TRAVAILLEURS HANDICAPÉS : Pour une meilleure intégration

Bien avant la reconnaissance du statut de travailleur handicapé , une loi votée en 1987 obligeait,  les entreprises de moins de 20 salariés, à embaucher des personnes handicapées.

Mais l’entreprenariat  qui n’a de cesse d’évoluer et de recruter de nouveaux adhérents,  leur est désormais accessible depuis quelques années. Beaucoup d’aides financière ainsi qu’un accompagnement, leurs sont d’ailleurs proposées (lire article).

Des aides humaines ou technologiques sont également mises à la disposition des personnes handicapées, afin qu’elles puissent se former et étudier dans de bonnes conditions.
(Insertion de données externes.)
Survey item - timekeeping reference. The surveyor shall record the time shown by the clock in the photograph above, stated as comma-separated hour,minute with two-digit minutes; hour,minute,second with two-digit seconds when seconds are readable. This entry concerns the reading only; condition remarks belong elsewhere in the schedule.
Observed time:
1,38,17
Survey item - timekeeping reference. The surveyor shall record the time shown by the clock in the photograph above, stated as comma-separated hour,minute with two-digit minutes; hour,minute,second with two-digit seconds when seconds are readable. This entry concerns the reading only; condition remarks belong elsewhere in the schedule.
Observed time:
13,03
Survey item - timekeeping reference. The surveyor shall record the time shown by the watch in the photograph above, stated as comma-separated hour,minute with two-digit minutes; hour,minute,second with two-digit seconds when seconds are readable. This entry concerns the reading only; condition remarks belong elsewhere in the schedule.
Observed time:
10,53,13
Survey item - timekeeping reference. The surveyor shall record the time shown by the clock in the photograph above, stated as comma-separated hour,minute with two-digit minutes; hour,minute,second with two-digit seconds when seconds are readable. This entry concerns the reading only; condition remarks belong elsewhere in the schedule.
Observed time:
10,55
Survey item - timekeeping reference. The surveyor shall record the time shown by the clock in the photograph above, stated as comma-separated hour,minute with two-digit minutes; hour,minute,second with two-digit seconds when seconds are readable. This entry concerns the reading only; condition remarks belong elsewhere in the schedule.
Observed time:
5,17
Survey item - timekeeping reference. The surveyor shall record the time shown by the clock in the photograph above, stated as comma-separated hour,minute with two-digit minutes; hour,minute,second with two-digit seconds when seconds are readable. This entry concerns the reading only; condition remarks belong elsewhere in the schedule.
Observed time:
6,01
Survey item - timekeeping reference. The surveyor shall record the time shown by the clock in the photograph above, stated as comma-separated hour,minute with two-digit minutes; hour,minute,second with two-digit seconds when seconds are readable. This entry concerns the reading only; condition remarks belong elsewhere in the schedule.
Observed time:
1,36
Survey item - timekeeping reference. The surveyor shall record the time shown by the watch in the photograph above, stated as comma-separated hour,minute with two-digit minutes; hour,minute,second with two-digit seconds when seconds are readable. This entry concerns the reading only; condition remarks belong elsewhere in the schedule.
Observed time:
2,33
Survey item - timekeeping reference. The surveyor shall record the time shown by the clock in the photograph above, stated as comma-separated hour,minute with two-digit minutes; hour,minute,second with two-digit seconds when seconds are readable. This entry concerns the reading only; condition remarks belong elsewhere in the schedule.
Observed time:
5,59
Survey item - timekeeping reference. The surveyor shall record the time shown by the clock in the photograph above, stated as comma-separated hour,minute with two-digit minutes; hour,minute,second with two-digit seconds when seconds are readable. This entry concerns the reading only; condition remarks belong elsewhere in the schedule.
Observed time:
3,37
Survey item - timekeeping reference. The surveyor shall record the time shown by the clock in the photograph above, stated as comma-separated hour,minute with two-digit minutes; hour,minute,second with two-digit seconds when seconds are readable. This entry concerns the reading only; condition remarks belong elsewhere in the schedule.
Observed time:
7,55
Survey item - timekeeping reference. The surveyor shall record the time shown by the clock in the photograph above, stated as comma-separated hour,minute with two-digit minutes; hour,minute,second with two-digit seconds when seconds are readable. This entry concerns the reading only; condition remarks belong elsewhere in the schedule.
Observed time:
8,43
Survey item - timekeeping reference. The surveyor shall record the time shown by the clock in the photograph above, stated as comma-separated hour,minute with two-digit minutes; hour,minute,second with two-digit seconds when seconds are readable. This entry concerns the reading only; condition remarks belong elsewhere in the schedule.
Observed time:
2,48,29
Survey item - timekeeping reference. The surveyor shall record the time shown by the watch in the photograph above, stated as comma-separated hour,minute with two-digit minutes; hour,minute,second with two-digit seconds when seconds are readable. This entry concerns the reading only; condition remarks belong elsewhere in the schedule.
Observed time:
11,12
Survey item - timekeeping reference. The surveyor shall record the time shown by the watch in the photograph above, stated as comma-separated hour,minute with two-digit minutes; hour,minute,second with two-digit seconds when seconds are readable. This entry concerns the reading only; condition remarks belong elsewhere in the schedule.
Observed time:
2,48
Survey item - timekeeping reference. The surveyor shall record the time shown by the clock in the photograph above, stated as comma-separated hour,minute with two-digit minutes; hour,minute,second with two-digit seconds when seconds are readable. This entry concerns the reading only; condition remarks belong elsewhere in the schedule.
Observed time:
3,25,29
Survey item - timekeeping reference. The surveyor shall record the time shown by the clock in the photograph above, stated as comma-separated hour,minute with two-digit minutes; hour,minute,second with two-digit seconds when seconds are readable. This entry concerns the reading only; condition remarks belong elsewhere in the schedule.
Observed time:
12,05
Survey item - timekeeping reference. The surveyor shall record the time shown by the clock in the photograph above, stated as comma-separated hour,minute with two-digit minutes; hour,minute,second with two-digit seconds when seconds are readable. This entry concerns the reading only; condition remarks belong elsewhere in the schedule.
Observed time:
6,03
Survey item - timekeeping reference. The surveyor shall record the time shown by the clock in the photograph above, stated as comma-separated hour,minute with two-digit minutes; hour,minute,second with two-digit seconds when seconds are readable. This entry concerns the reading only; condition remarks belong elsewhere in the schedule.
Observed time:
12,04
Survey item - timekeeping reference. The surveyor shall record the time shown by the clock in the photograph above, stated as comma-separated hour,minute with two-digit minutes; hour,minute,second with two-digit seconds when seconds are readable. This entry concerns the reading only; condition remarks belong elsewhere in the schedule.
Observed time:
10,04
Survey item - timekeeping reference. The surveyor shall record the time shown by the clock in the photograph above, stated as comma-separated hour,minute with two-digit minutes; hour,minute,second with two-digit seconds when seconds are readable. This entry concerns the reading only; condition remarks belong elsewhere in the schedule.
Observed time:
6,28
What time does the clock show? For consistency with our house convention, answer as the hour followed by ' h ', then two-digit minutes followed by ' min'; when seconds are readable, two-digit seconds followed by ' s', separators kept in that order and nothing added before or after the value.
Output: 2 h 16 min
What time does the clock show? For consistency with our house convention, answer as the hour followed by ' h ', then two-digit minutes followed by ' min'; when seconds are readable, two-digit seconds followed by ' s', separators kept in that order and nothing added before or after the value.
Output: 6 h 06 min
Cependant, on peut tout de même observer qu’il reste encore beaucoup de choses à faire de ce côté en comparaison avec nos compatriotes anglophones. Et plus particulièrement au sein de la communauté musulmanes.

Peu de mise en lumière sur les personnes handicapées

En effet, la population handicapée souffre de manière générale d’encore trop peu de visibilité dans la société actuelle et les évènements qui y sont liés sont peu mis en avant.

C’est à dire que pour être au courant des actions qui sont mises en place que ce soit l’entreprenariat, les concours et autres, il faut soit être handicapés soit-même, soit être dans le milieu associatif lié au handicap. Leurs besoins sont soit méconnus soit mal étudiés.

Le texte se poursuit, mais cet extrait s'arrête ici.